+++ Exercise inputs +++
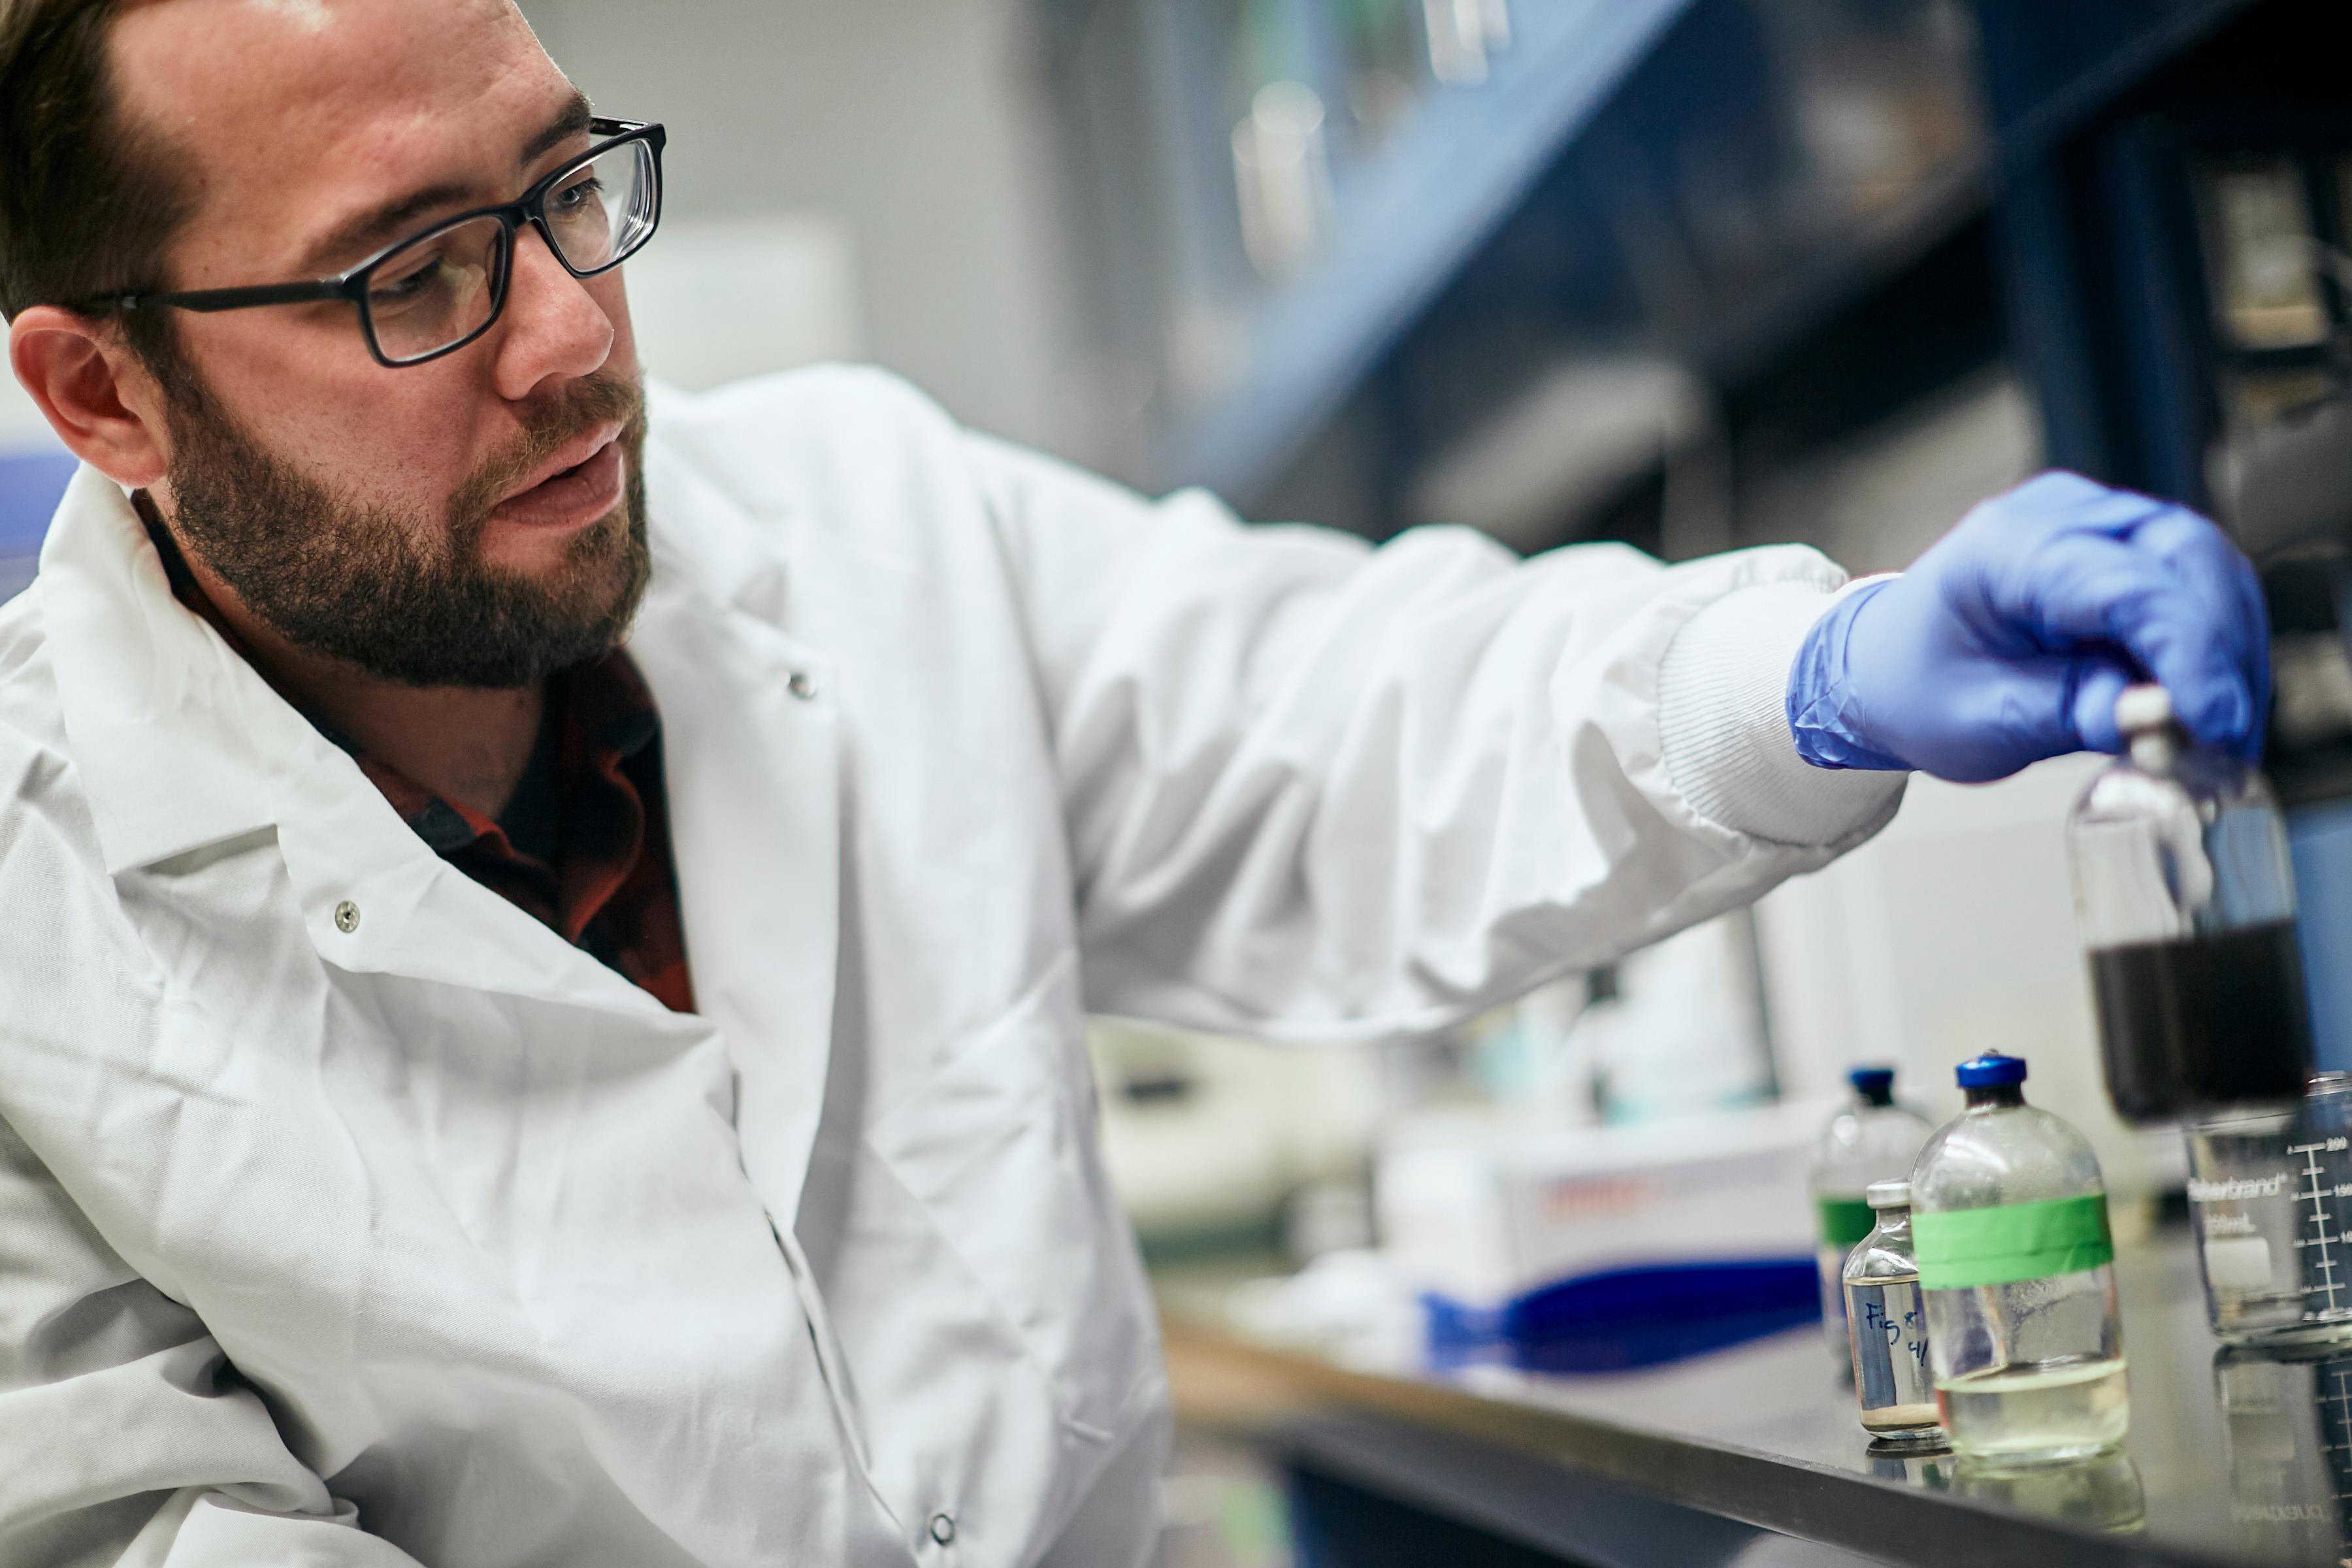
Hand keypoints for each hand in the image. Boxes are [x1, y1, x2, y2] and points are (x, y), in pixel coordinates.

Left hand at [1786, 471, 2268, 783]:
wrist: (1882, 665)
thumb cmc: (1915, 688)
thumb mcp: (1978, 721)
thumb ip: (2069, 712)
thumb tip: (2160, 721)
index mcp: (2004, 549)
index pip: (2127, 586)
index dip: (2189, 655)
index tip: (2217, 725)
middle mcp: (2056, 514)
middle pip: (2185, 559)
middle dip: (2222, 652)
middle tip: (2231, 741)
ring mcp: (2094, 519)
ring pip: (2206, 566)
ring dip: (2229, 650)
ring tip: (2224, 734)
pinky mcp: (2120, 544)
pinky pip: (2193, 581)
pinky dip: (2212, 642)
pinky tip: (2209, 702)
+++
# [Task details]
Every line with "thumb" in it should be copied from the entries above.

# [Answer box]
thumb cmc: (1915, 688)
thumb mcp: (1978, 721)
thumb ip: (2069, 712)
thumb tip: (2160, 721)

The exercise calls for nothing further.